What does it take to probate a will?

The first step to probate a will is to hire an attorney to file an application to probate the will. Texas does not allow a person to probate a will without an attorney. The application and the original will is filed in the public court records. Notice that the application and the will has been filed is published at the courthouse. After that notice has been posted at least 10 days, then the applicant can set a hearing for the court to review the application and approve or deny the probate of the will. After the application is approved, the court will issue letters testamentary. Within 30 days of the issuance of letters testamentary, the applicant (through his or her attorney) publishes notice to creditors in a local newspaper. Some other creditors will be specifically notified. There are rules about how to notify beneficiaries and how to deal with creditors. The executor is required to file a public inventory of all assets of the estate or perhaps an affidavit in lieu of the inventory for less complicated estates. Depending on the real and personal property involved, the number of creditors, and any complications regarding beneficiaries, such as minors or disabled beneficiaries or dispute between beneficiaries, the probate process can take anywhere from a few months to several years.

What does a revocable living trust accomplish?

The main goal of a revocable living trust is to avoid probate court. A revocable living trust is not just for rich people. It can be very helpful for more modest estates to avoid having to probate a will.
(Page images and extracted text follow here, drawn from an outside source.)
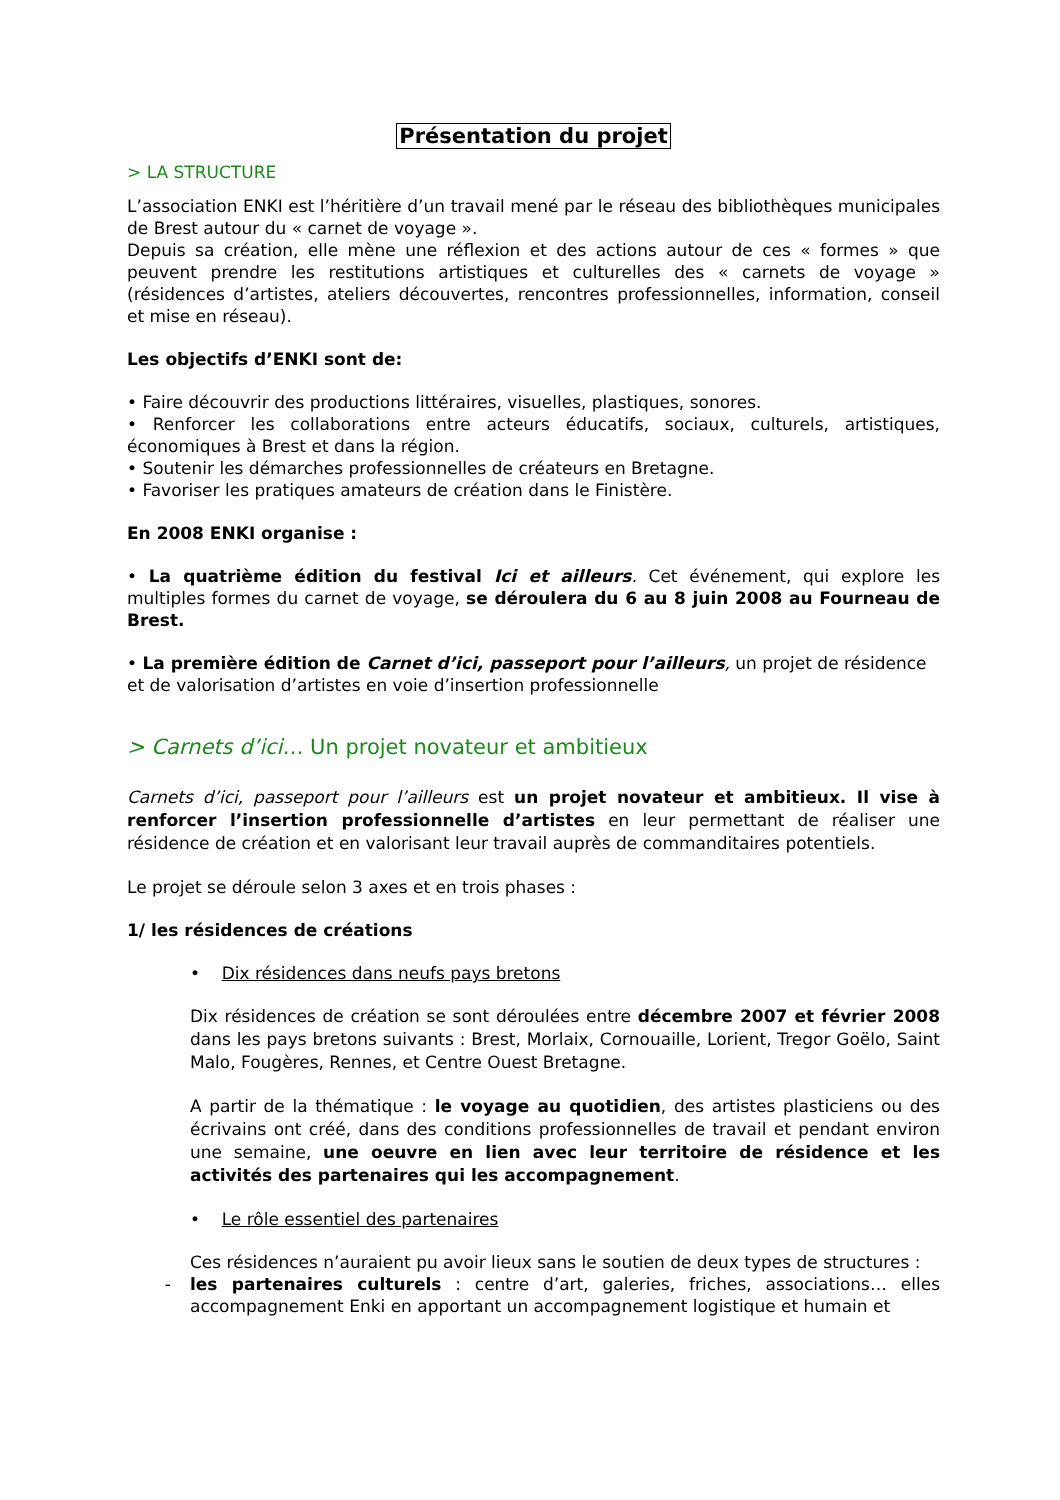Présentation du projet
> LA STRUCTURE
L’association ENKI est l’héritière d’un travail mené par le réseau des bibliothèques municipales de Brest autour du « carnet de voyage ».
Depuis sa création, elle mène une réflexion et des actions autour de ces « formes » que peuvent prendre les restitutions artistiques et culturelles des « carnets de voyage » (résidences d’artistes, ateliers découvertes, rencontres professionnelles, information, conseil et mise en réseau).
Les objectifs d’ENKI sont de:
• Faire découvrir des productions littéraires, visuelles, plastiques, sonores.
• Renforcer les collaborations entre acteurs éducatifs, sociaux, culturels, artistiques, économiques à Brest et dans la région.
• Soutenir les démarches professionnelles de créateurs en Bretagne.
• Favoriser les pratiques amateurs de création dans le Finistère.
En 2008 ENKI organise :
• La quatrième édition du festival Ici et ailleurs. Cet événement, qui explore les multiples formes du carnet de voyage, se déroulera du 6 au 8 juin 2008 au Fourneau de Brest.
• La première édition de Carnet d’ici, passeport pour l’ailleurs, un projet de résidence et de valorisation d’artistes en voie d’insertion professionnelle
> Carnets d’ici… Un projet novateur et ambitieux
Carnets d’ici, passeport pour l’ailleurs est un projet novateur et ambitieux. Il vise à renforcer l’insertion professionnelle d’artistes en leur permettant de réaliser une résidence de création et en valorisant leur travail auprès de commanditaires potentiels.
Le projet se déroule selon 3 axes et en trois phases :
1/ les résidences de créations
• Dix résidences dans neufs pays bretons
Dix résidences de création se sont déroulées entre décembre 2007 et février 2008 dans les pays bretons suivants : Brest, Morlaix, Cornouaille, Lorient, Tregor Goëlo, Saint Malo, Fougères, Rennes, et Centre Ouest Bretagne.
A partir de la thématique : le voyage au quotidien, des artistes plasticiens ou des écrivains ont créé, dans des conditions professionnelles de travail et pendant environ une semaine, une oeuvre en lien avec leur territoire de résidence et les activités des partenaires qui les accompagnement.
• Le rôle essentiel des partenaires
Ces résidences n’auraient pu avoir lieux sans le soutien de deux types de structures :
- les partenaires culturels : centre d’art, galeries, friches, associations… elles accompagnement Enki en apportant un accompagnement logistique et humain et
A revocable living trust is an agreement that is effective outside of court. A properly funded revocable living trust takes the place of a will and provides its own rules on how to distribute property to the beneficiaries. A revocable living trust can be designed to distribute funds outright to beneficiaries or it can be designed to distribute funds in a protected manner to beneficiaries. How your revocable living trust is designed will depend on your particular asset picture and your goals for your estate plan.